How Leading Aussie Brands Use Martech To Keep Teams On-Brand & Compliant

How Leading Aussie Brands Use Martech To Keep Teams On-Brand & Compliant
B&T Magazine
Edited by B&T Magazine



In this guest post, global martech leader and IntelligenceBank CEO Tessa Court (pictured below) discusses how Australia’s leading brands use marketing technology to keep their teams on brand and stay compliant…

Never before have marketers had so many competing interests – to quickly produce more relevant content to niche audiences, yet do so under the shadow of both brand and regulatory compliance – especially for brand leaders who work in government, financial services, healthcare, food manufacturing, energy and telecommunications.

With digital channels exploding as well as the rising influence of the risk department, not getting fined over a marketing claim breach is just as important as producing great, on-brand creative.

Marketers in these regulated industries need a better way to produce great work quickly and at the same time, have an audit trail and system to approve all work before it leaves the building, and ultimately manage and distribute creative in a centralised Digital Asset Management system (DAM). It’s the classic tug of war between efficiency and compliance, because what’s ‘quick and easy’ is usually a minefield for CMO’s to manage from a marketing compliance perspective.

“It used to be that brand compliance referred only to the visual basics – correct colours, font and basic UI components,” confirms Tessa Court, CEO, IntelligenceBank.  “The focus was on complying with the brand guidelines to achieve consistency. This is still important, of course, but with brand reputation consistently ranking as the #1 corporate risk and inaccurate claims in advertising causing large fines and headaches, it has never been more important for brand leaders in regulated industries to leverage marketing technology to avoid these common mistakes.” 

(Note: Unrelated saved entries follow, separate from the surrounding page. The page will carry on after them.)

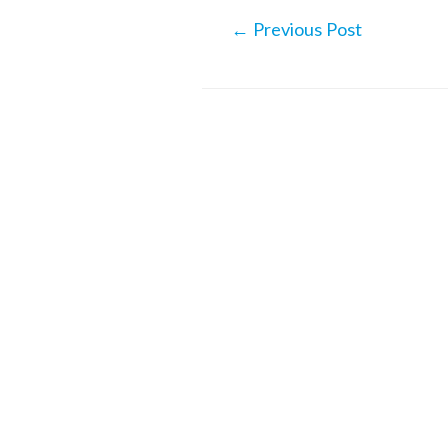
Post
←
Previous Post
navigation
Related Posts
Hemingson: ‘Alaska’s share
travelers will decrease ove
next years’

The best way to think about the enormous challenge of brand compliance within a regulated environment or a large company where the stakes are high when you get it wrong is to visualise an iceberg. A brand experience is not only made up of the tip of the iceberg or where big brand creative is most visible to c-suite executives, but the vast majority of communications which happen below the water line – such as customer communications, call centre interactions, social media, partner marketing and sponsorships.

While it’s relatively easy to ensure big-budget campaigns get approved through the proper channels and adhere to claim and brand standards, often, the ‘below the waterline activity’ doesn’t always follow the same rigorous process and this is where poor branding and rogue advertising takes place.

Take for instance, when a price point is advertised in a banner ad for a special offer or an investment yield is mentioned.  Certain disclaimers are usually required in the fine print, and many times, they are different by state or even media.

In large regulated industries – it is impossible for the legal department to approve everything without brand compliance automation.  That’s why IntelligenceBank’s automatic content risk scoring within creative approvals helps to prioritise ‘risky’ content, so it gets reviewed by the right people. 

Another way IntelligenceBank clients streamline creative compliance is by integrating advertising disclaimer engines into the online creative briefing process, which makes marketing compliance everyone’s job – not just the legal department.  According to Court, “with this capability, in effect CMO’s are democratising the marketing compliance process, by having people choose their product, state and type of communications in the online creative brief, and the disclaimer engine will automatically populate the brief or the creative template with the language that needs to be used within the ad.”

Having marketing technology in place that can cover the entire lifecycle of content from creation, collaboration, right through to creative approvals and the centralisation of final artwork in a digital asset management system, is no longer a nice-to-have but rather a must-to-have.  Essentially, without marketing compliance in place, it’s impossible to manage digital content in a methodical way.